Columbia University professor Joseph Stiglitz gave a thought-provoking presentation at the World Business Forum conference in New York last week. Stiglitz — one of the economists credited with foreseeing the global financial crisis that occurred in 2008 and one of seven Nobel-Prize-winning alumni of the MIT Department of Economics doctoral program — did a good job articulating the dangers that long-term unemployment pose to the U.S economy as a whole — not just to those unemployed or underemployed. Noted Stiglitz:
“Right now, one out of six Americans who would like a full-time job can’t get one. You know, that’s really unacceptable….
What worries me even more is that a very large fraction [of the unemployed] — almost half — are now long-term unemployed. If you’re long-term unemployed, getting back in the labor force is very difficult, and when you do get back, your wages are much lower. We’re destroying our human capital; we’re weakening our human capital. And that’s really going to make it more difficult for us to get back to robust recovery.”
Stiglitz’ proposed solution? He thinks that, despite the national debt, the U.S. government needs to spend more on stimulus — but with a focus on investments in areas like infrastructure, schools, technology and retrofitting the economy to deal with global warming.

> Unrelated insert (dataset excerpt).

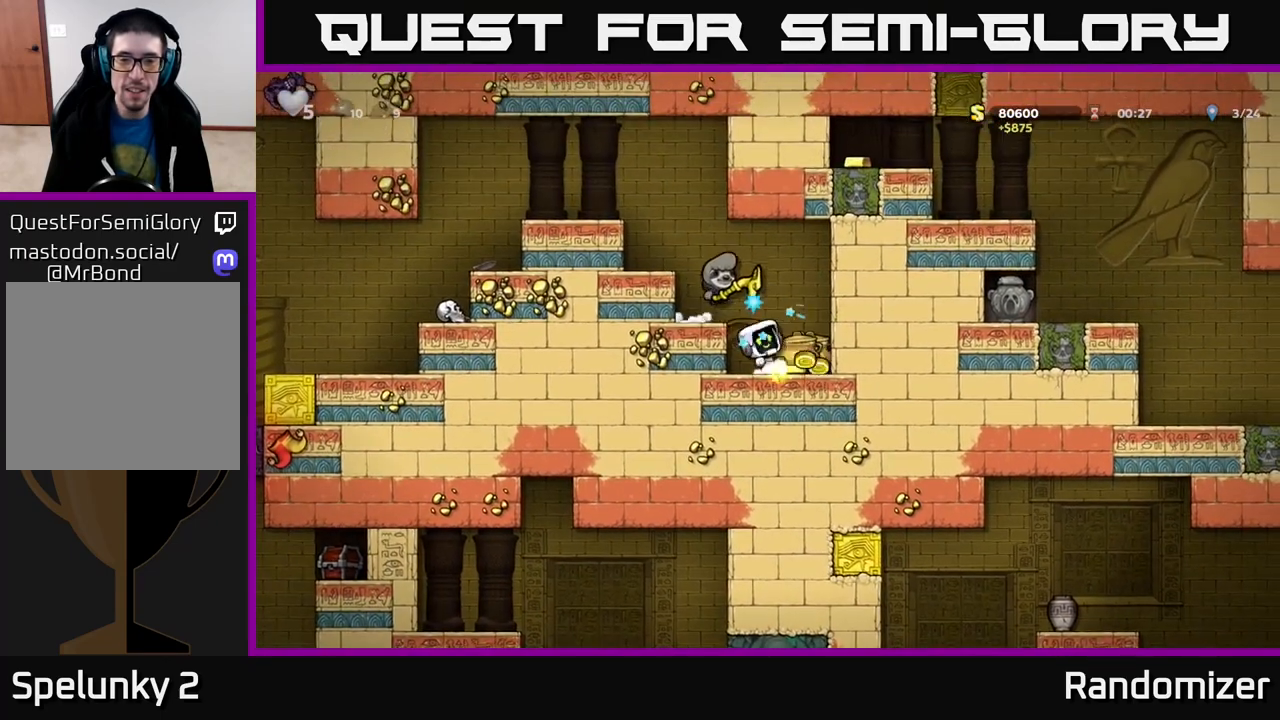
{"buttons": [], "left_stick": "center", "right_stick": "center", "events": [[267, "X", "down"], [450, "X", "up"]]}
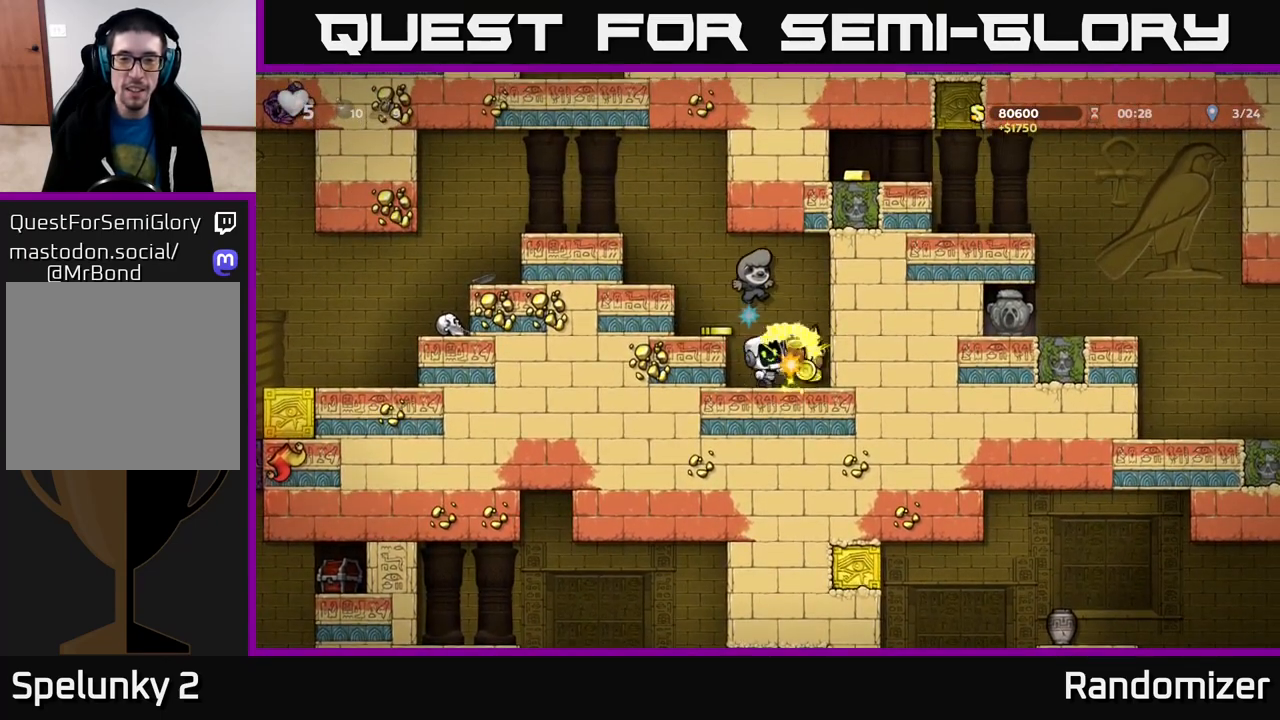
{"buttons": [], "left_stick": "center", "right_stick": "center", "events": [[233, "X", "down"], [417, "X", "up"]]}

Such investments, Stiglitz maintained, will promote not only short-term growth and jobs — but also long-term economic growth. He argued that, because the U.S. government can borrow long-term at low rates, investments in areas like infrastructure and technology can be worth the additional debt required to finance them — because they will, in effect, increase the assets of the U.S economy. Said Stiglitz:
“If you were a business and you could borrow at 2% and you can earn 15%, you would be foolish not to do it.”